An artistic impression of the proposed development at Ħal Ferħ

Should we be surprised at the Maltese Islands’ degradation of the natural and urban environment? The plain answer is ‘no’. Everybody has a part to play to safeguard our national heritage. However, the responsibility falls primarily on Government which is ultimately the overarching driver and decision-maker in all policy-making. The following is a summary of the recommendations and observations that the Interdiocesan Environment Commission (KA) made as part of the public consultation for the 2022 Budget to address the ‘uglification’ of the country that the Pre-Budget Consultation Document 2022 refers to.

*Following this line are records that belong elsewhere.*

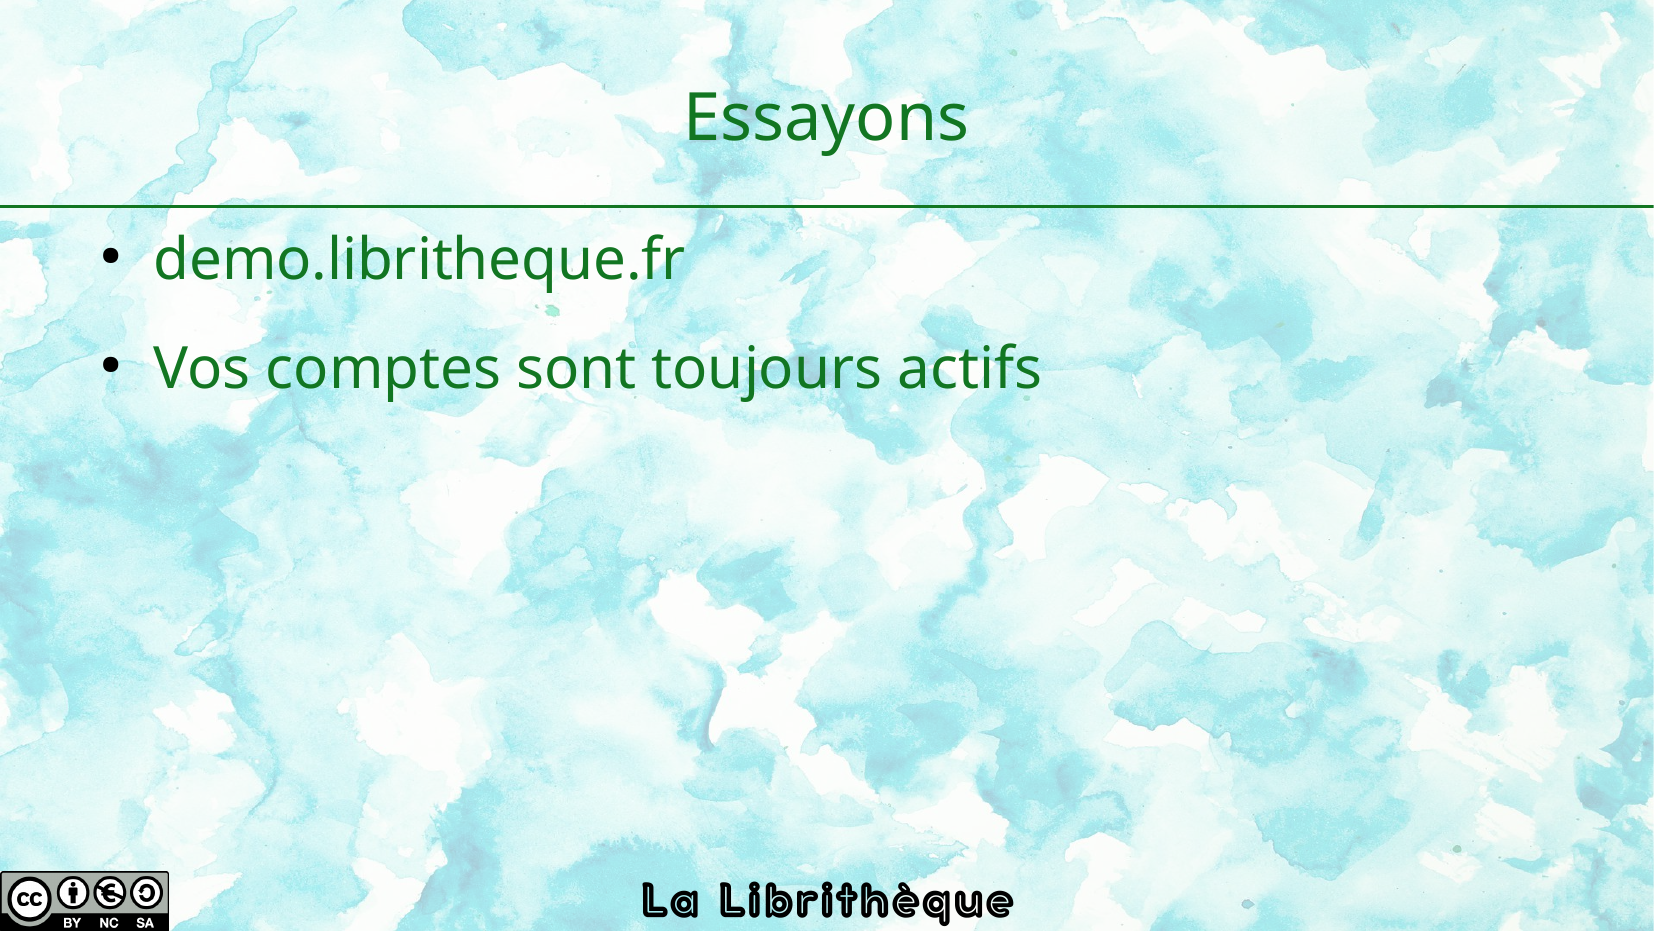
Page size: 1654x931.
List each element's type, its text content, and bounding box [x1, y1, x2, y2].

picture [0, 871, 169, 931]
title Essayons [82, 37, 1571, 193]
picture [628, 827, 1026, 931]
list demo.libritheque.fr Vos comptes sont toujours actifs [82, 217, 1571, 827]
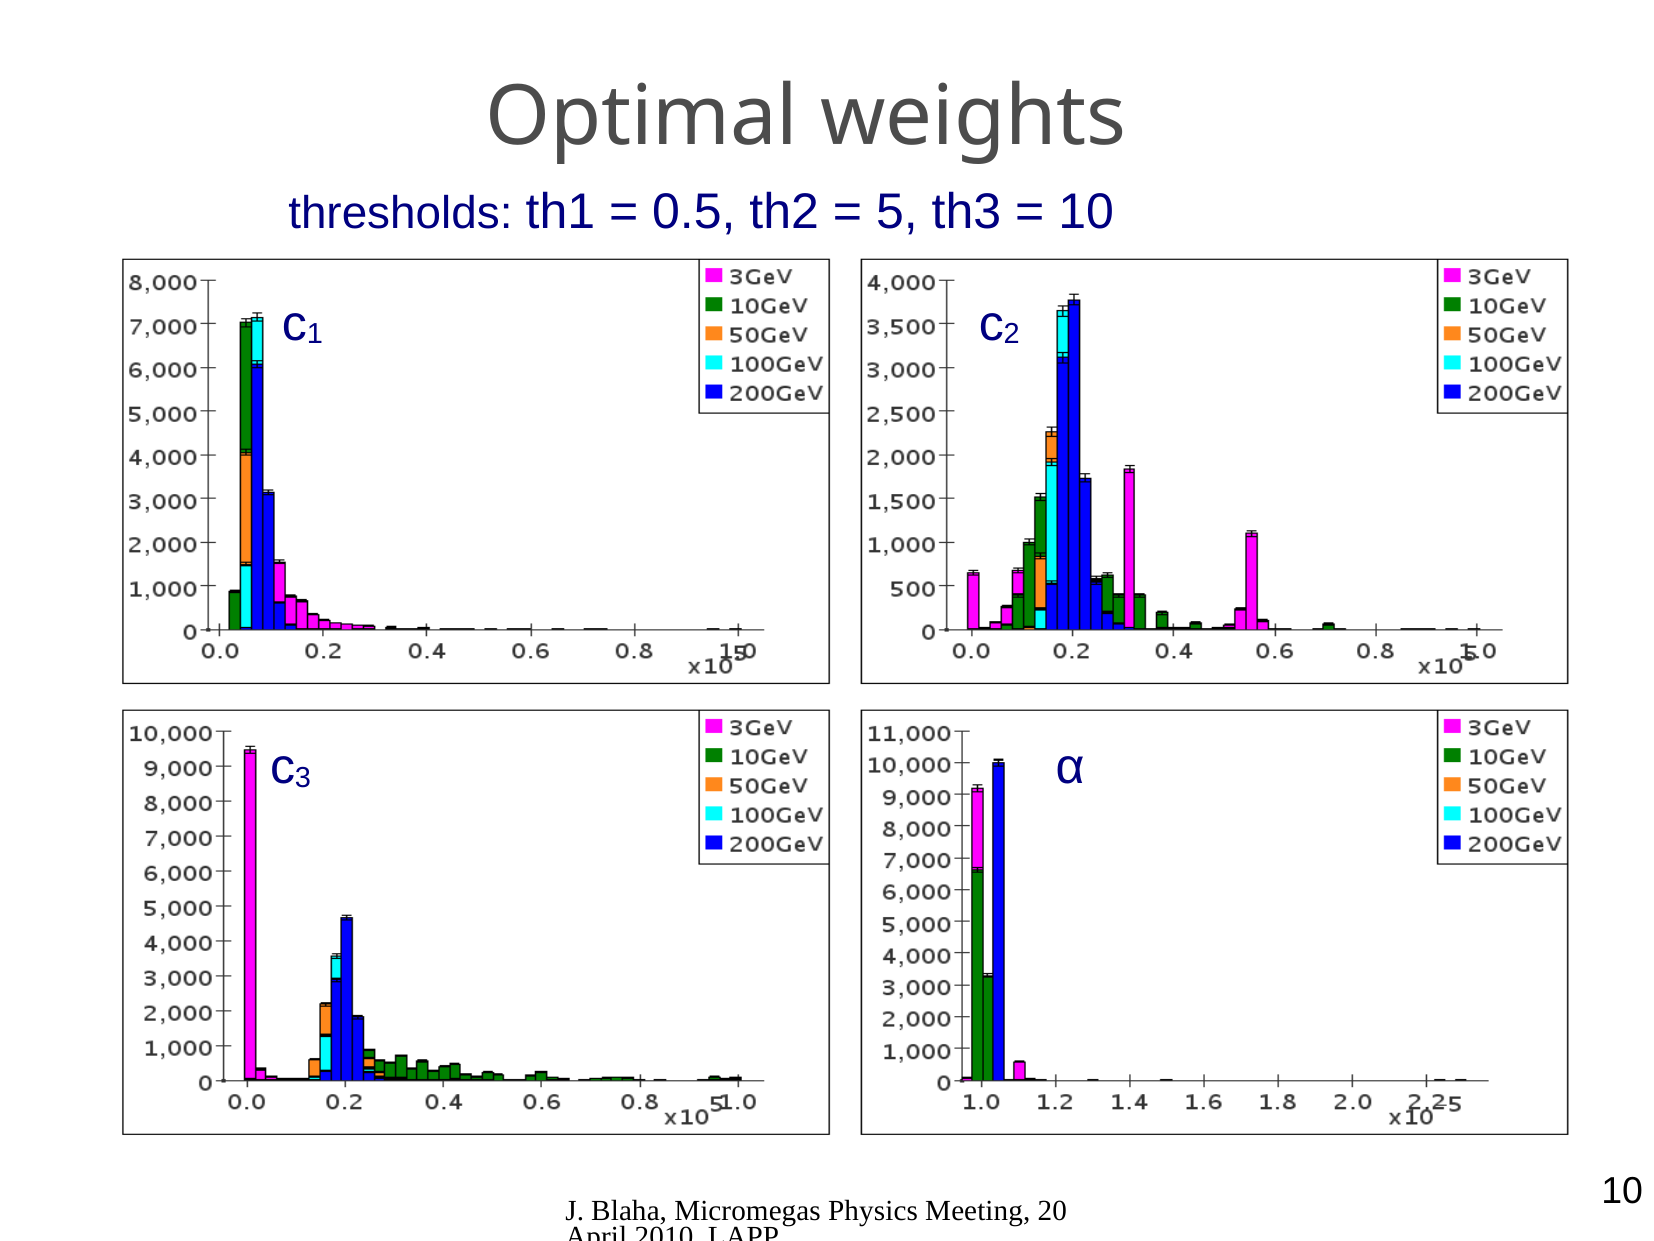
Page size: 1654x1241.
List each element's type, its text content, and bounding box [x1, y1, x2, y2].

text_box α [1040, 730, 1120, 802]
text_box c3 [255, 730, 335, 819]
picture [107, 246, 1584, 1149]
text_box c1 [267, 287, 347, 376]
title Optimal weights [0, 18, 1635, 208]
text_box thresholds: th1 = 0.5, th2 = 5, th3 = 10 [273, 175, 1502, 246]
text_box c2 [963, 287, 1043, 376]
text_box 10 [1586, 1161, 1654, 1219]
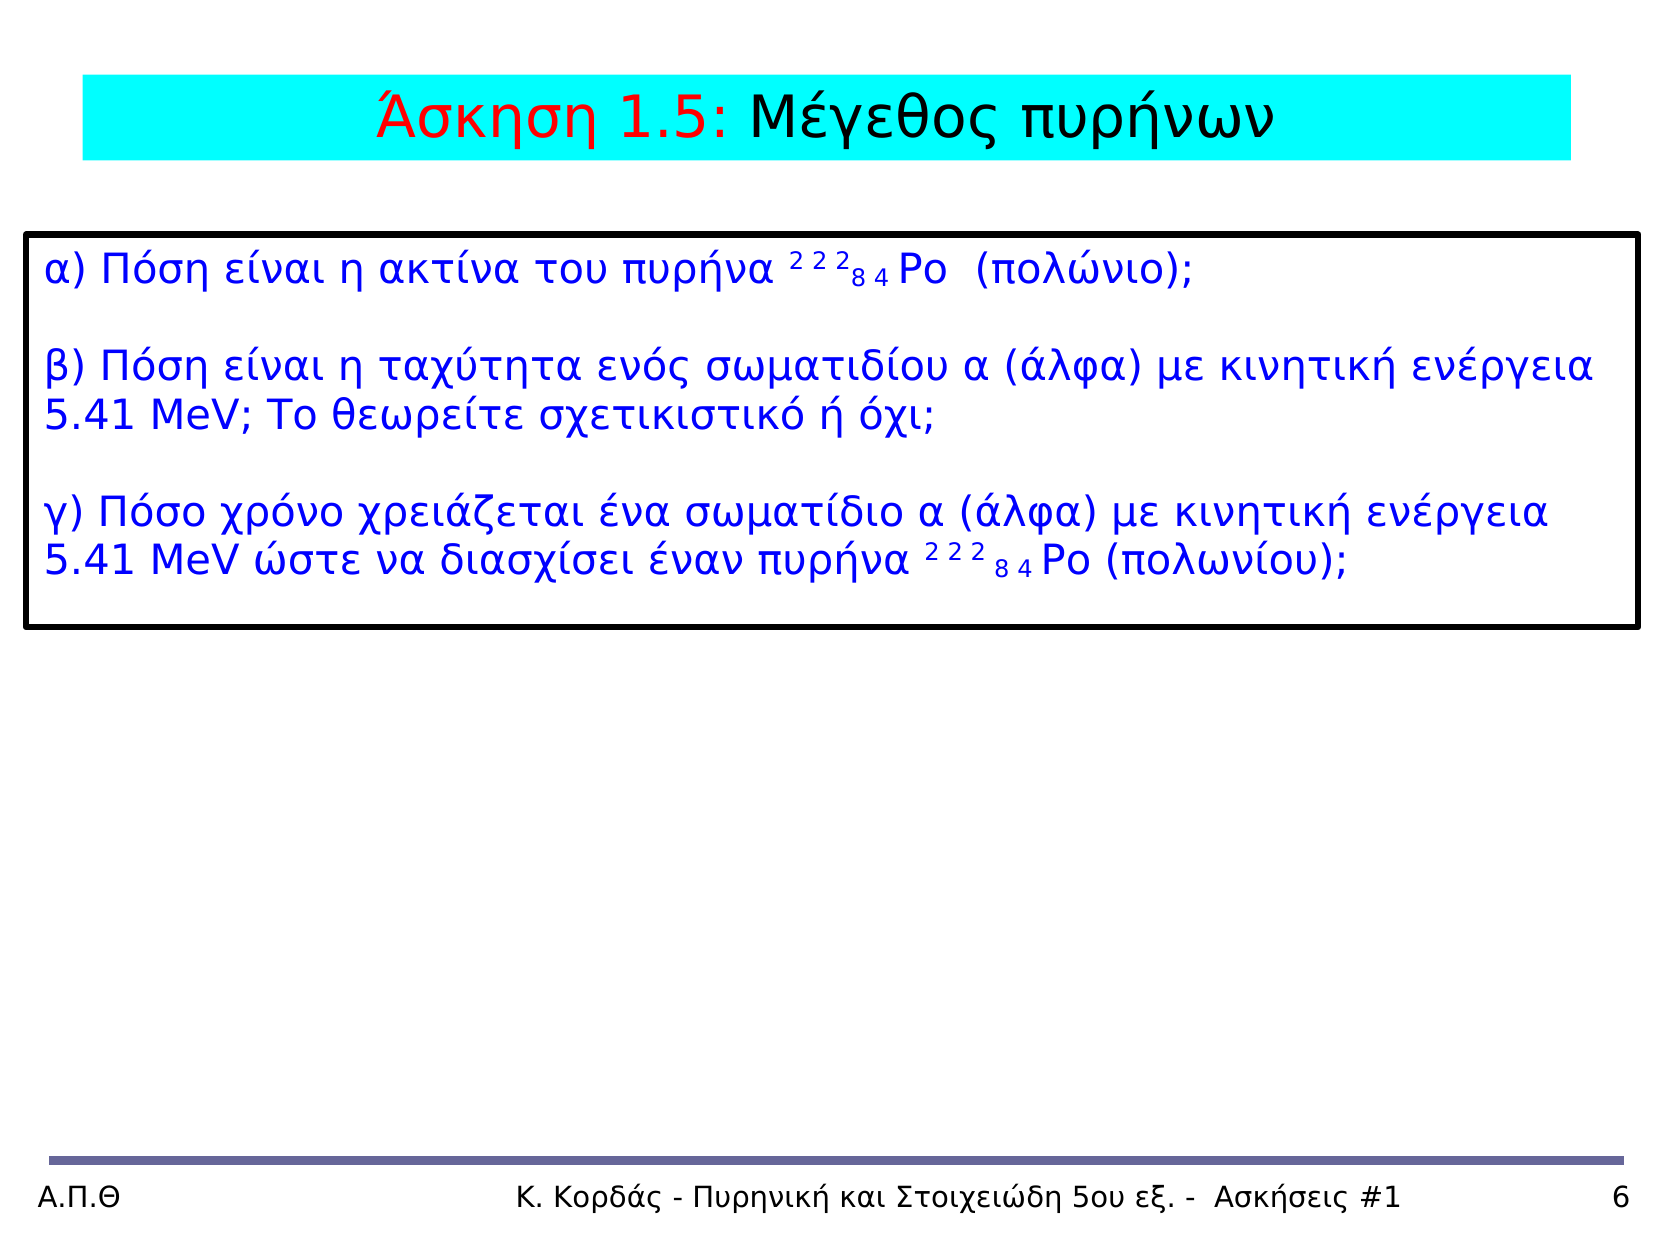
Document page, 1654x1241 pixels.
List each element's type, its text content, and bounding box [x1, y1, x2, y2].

text_box α) Πόση είναι η ακτίνα του πυρήνα 2 2 28 4 Po (πολώνιο); β) Πόση είναι η ταχύτητα ενός σωματιδίου α (άλφα) με κινητική ενέργεια 5.41 MeV; Το θεωρείτε σχετικιστικό ή όχι; γ) Πόσο χρόνο χρειάζεται ένα σωματίδιο α (άλφα) με κινητική ενέργεια 5.41 MeV ώστε να διασχίσει έναν πυρήνα 2 2 2 8 4 Po (πολωνίου); [25, 234, 1639, 628]
title Άσκηση 1.5: Μέγεθος πυρήνων [82, 74, 1571, 161]
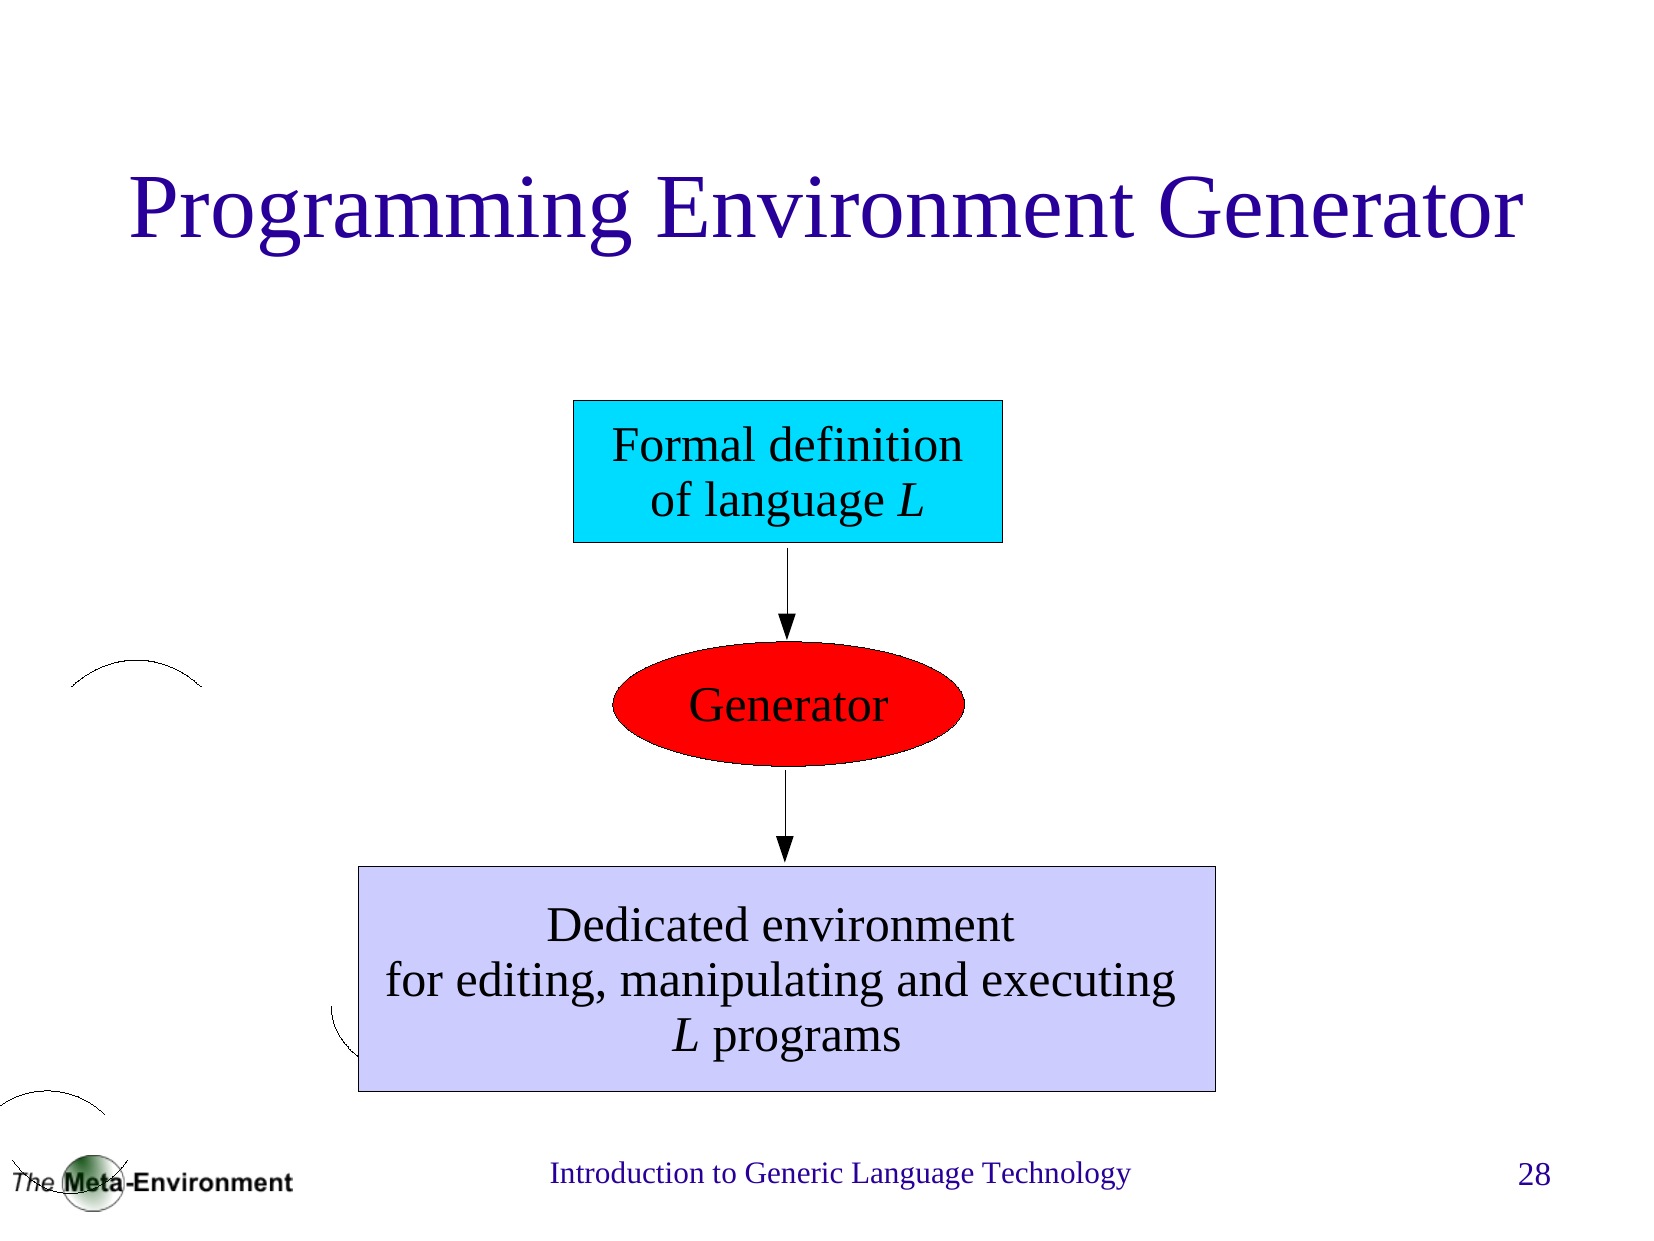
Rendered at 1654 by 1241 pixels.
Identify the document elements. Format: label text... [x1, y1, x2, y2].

text_box Formal definition of language L [573, 400, 1003, 543]
picture [13, 1155, 293, 1212]
text_box Dedicated environment for editing, manipulating and executing L programs [358, 866, 1216, 1092]
text_box Generator [612, 641, 965, 767]
title Programming Environment Generator [121, 102, 1534, 311]
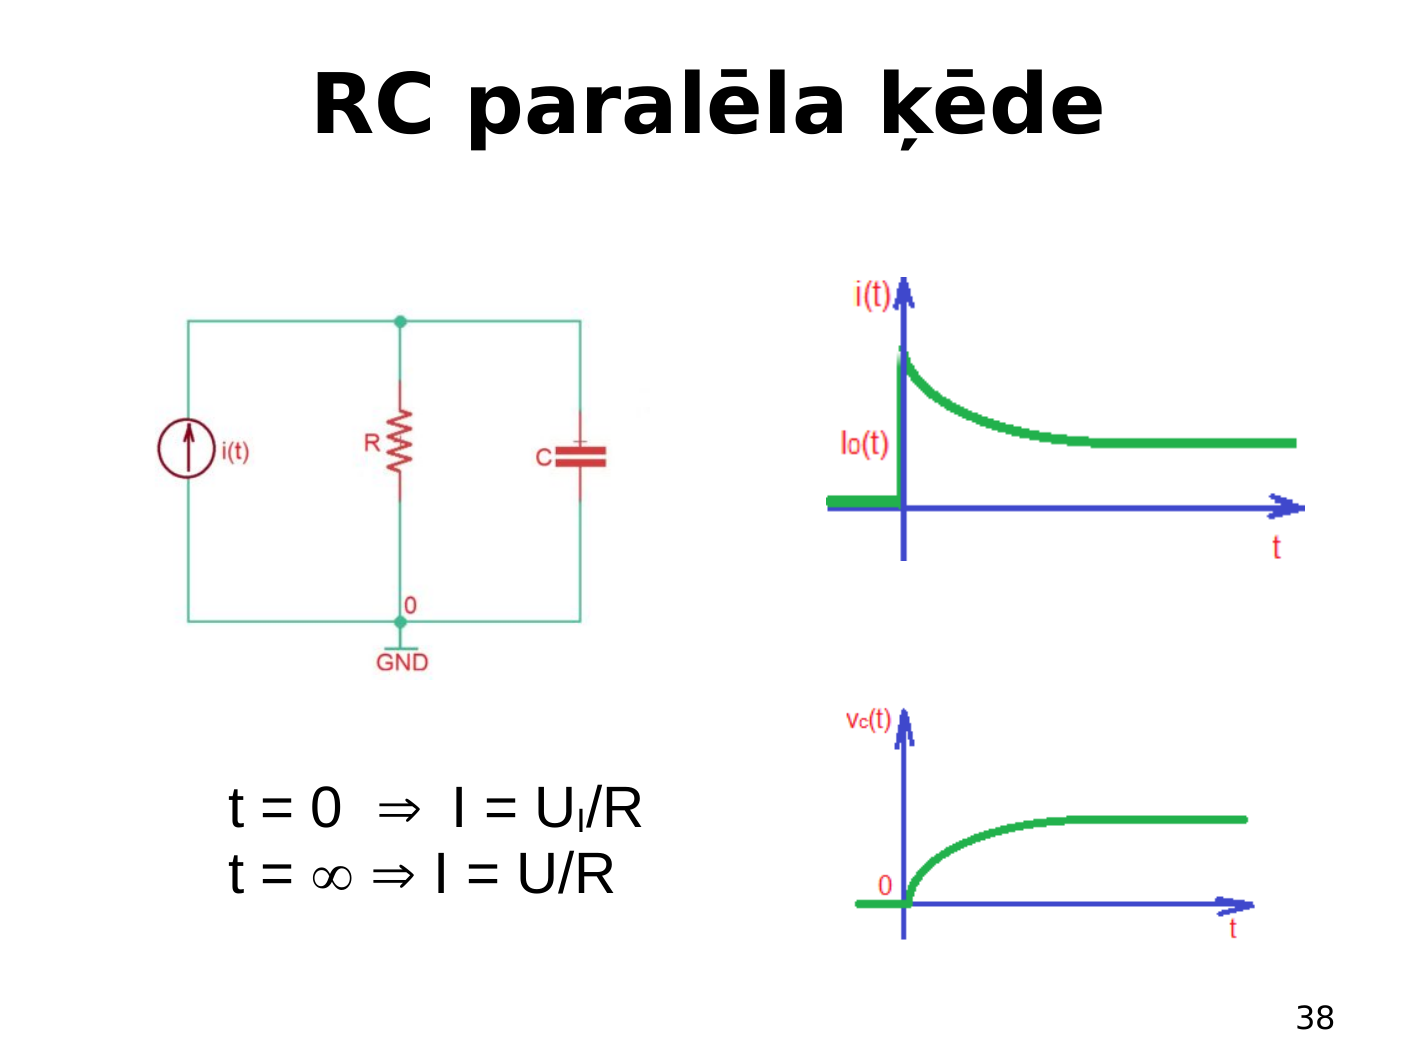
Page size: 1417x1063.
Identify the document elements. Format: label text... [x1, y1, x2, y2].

  • Publish the revised Rural Policy and Design Guidance 2014 which has allowed the sprouting of villas and swimming pools in place of mounds of rubble in the countryside. One hopes that the revised policy protects the Maltese countryside and genuine farming needs. Green planning cannot come before planning for and effectively protecting green spaces that is the unspoilt countryside that the country still enjoys.
  • Protect farmers’ livelihoods and encourage young people to be farming entrepreneurs by granting Maltese agricultural land a special protection status as a strategic resource. The KA fully shares the concerns of farmers in Malta who are being evicted, following a recent Court decision, from the land that they have tilled for generations. The country just cannot afford to abandon more agricultural land than it has already lost to building development over the last decades.
  • Ensure that the country benefits from rigorous, unequivocal, loop-hole free development plans, planning and environment policies and their enforcement. Review the local plans in their entirety and not continue changing them in a piecemeal fashion. Revise the Development Notification Order (DNO) which is a legislative instrument that has become an abusive vehicle through which Government entities avoid going through a full development process. 
  • Protect Gozo’s ridges through the review of the Development Control and Design Guidance Policy. This policy, following its revision in 2015, is again disfiguring ridges through multi-storey buildings that destroy maquis and the age-old contour of Gozo’s hills as had happened in the 1980s and 1990s.
  • Make transparency a major pillar in the justification of policy changes. The resounding absence of published monitoring data when a policy is being reviewed is conducive to stakeholders believing that the outcome of the process is already pre-determined.
  • Restore the core function of planning to the Planning Authority. The authorities chose to issue and award a services tender for the provision of Consultancy Services for the Preparation of Demography, Employment and Housing Studies for the review of the Strategic Plan for Environment and Development (SPED). Why has the PA reached the stage where it is not able to carry out studies that are at the heart of its raison d’être?
  • Carry out a truly national study on the demand and supply of Maltese property to inform the planning function. For the last six years, the KA has been insisting with the authorities on the need for such a study.
  • Put a stop to Government concessions for tourism purposes being changed to enable the sale of property for residential purposes. Concessions of public land that were originally granted for tourism projects especially in scenic and protected areas cannot have their uses changed to residential ones (such as those at Ħal Ferħ and Comino). Such land had originally been sacrificed to sustain a thriving tourism industry. So its use should be safeguarded for such a purpose.
  • Options to improve connectivity between Malta and Gozo in lieu of a Malta-Gozo tunnel need to be implemented and allowed to be experienced by users before decisions continue to be taken on such a tunnel. The KA notes that while Government has announced that the studies on the metro system will be published, the full studies that have been promised with respect to the Malta-Gozo tunnel for a number of years have not yet been published. Are there going to be different levels of transparency for the Malta-Gozo tunnel and the metro system?
  • Carrying capacity for certain activities. As the Marsascala marina project has shown, politicians cannot promise everything to everybody even though this is the standard practice when general elections are approaching. A stage will be reached where we will have to accept that the country just cannot afford to provide more berthing areas for boats. Dismissing and playing down public outcry over projects by government officials is a symptom of arrogance and disrespect for the common good of the public that such officials had sworn to serve. 
  • Data should not be misused to justify certain infrastructural projects. Although the Rabat-Marsalforn road in Gozo is in urgent need of upgrading, traffic data from the peak period of Santa Marija in August cannot be used to justify a so-called upgrading that takes up ODZ land unnecessarily.
  • As part of climate change mitigation measures, the KA supports any extraordinary measure to store drinking water to be used in case of drought and providing water storage in or close to woodlands to be used in case of fires. Moreover, incentives for the retrofitting of buildings and sensitive redevelopment of existing buildings will create the required opportunities for the construction industry that needs to shift its business model from the one that it has been used to for a long time.
  • Incentivise teleworking. Teleworking, apart from providing in many cases a healthy work-life balance, can result in less office space required resulting in decreased pressure on land-use.   

In conclusion, the Environment Commission urges everybody to do some soul-searching on whether our actions or lack of them are contributing to safeguard the natural and urban environment of the Maltese Islands and to improve the quality of life of the people.